Irritability is one of the most common signs of a brain injury. Irritability could be the direct result of the brain injury, or a side effect of depression, anxiety, chronic pain, sleep disorders, or fatigue. Think of it as a biological grumpiness — it’s not as if your loved one can get some air and come back in a better mood. It can come and go without reason.

It’s hard to live with someone who is grouchy, moody, or angry all the time. Certain prescription drugs, supplements, changes in diet, or therapy that focuses on adjustment and coping skills can all help to reduce irritability.

“I already told you.”

It’s frustrating to repeat yourself over and over, but almost everyone who has a brain injury will experience some memory problems. Instead of pointing out a deficit, try finding a solution. Make the task easier. Create a routine. Install a memo board in the kitchen.

“You take too many medications.”

Prescription drugs can cause all kinds of side effects such as sluggishness, insomnia, memory problems, mania, sexual dysfunction, or weight gain — just to name a few. Someone with a brain injury is especially sensitive to these effects. But, if you blame everything on the effects of drugs, two things could happen. One, you might be encouraging your loved one to stop taking an important drug prematurely. Two, you might be overlooking a genuine sign of brain injury.

It’s a good idea to regularly review prescription drugs with a doctor. Don’t be afraid to ask about alternatives that might reduce side effects. At some point in recovery, it might very well be the right time to taper off a drug. But, you won’t know this without regular follow-up.

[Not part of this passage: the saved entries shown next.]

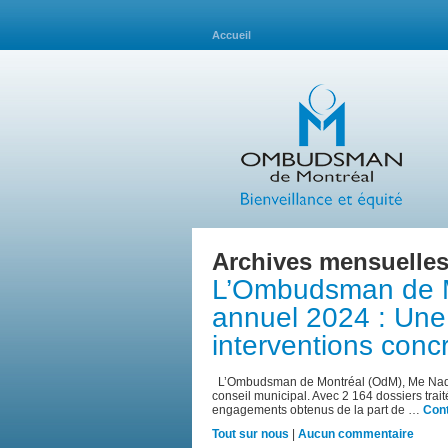
Accueil
Archives mensuelles
L’Ombudsman de M
annuel 2024 : Un
interventions conc
L’Ombudsman de Montréal (OdM), Me Nadin
conseil municipal. Avec 2 164 dossiers trait
engagements obtenus de la part de …
Cont
Tout sur nous
|
Aucun commentaire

“It’s faster if I do that for you.”

Independence and control are two of the most important things lost after a brain injury. Yes, it may be easier to do things for your loved one. Yes, it may be less frustrating. But, encouraging your loved one to do things on their own will help promote self-esteem, confidence, and quality of living. It can also help the brain recover faster.

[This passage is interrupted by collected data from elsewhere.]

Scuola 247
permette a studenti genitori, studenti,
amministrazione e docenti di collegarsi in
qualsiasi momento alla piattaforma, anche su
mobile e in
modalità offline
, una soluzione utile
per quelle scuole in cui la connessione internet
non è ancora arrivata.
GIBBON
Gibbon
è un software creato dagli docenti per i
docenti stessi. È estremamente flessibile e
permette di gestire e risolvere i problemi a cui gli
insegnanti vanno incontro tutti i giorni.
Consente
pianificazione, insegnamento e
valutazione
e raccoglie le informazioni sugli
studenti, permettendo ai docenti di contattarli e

Do make sure that the task isn’t one that might put your loved one at genuine risk — such as driving too soon or managing medication when there are significant memory problems.

“You’re lucky to be alive.”

This sounds like positive thinking, looking on the bright side of things. But a person with a brain injury is six times more likely to have suicidal thoughts than someone without a brain injury. Some may not feel very lucky to be alive. Instead of calling it “luck,” talk about how strong, persistent, or heroic the person is for getting through their ordeal. Tell them that they’re awesome.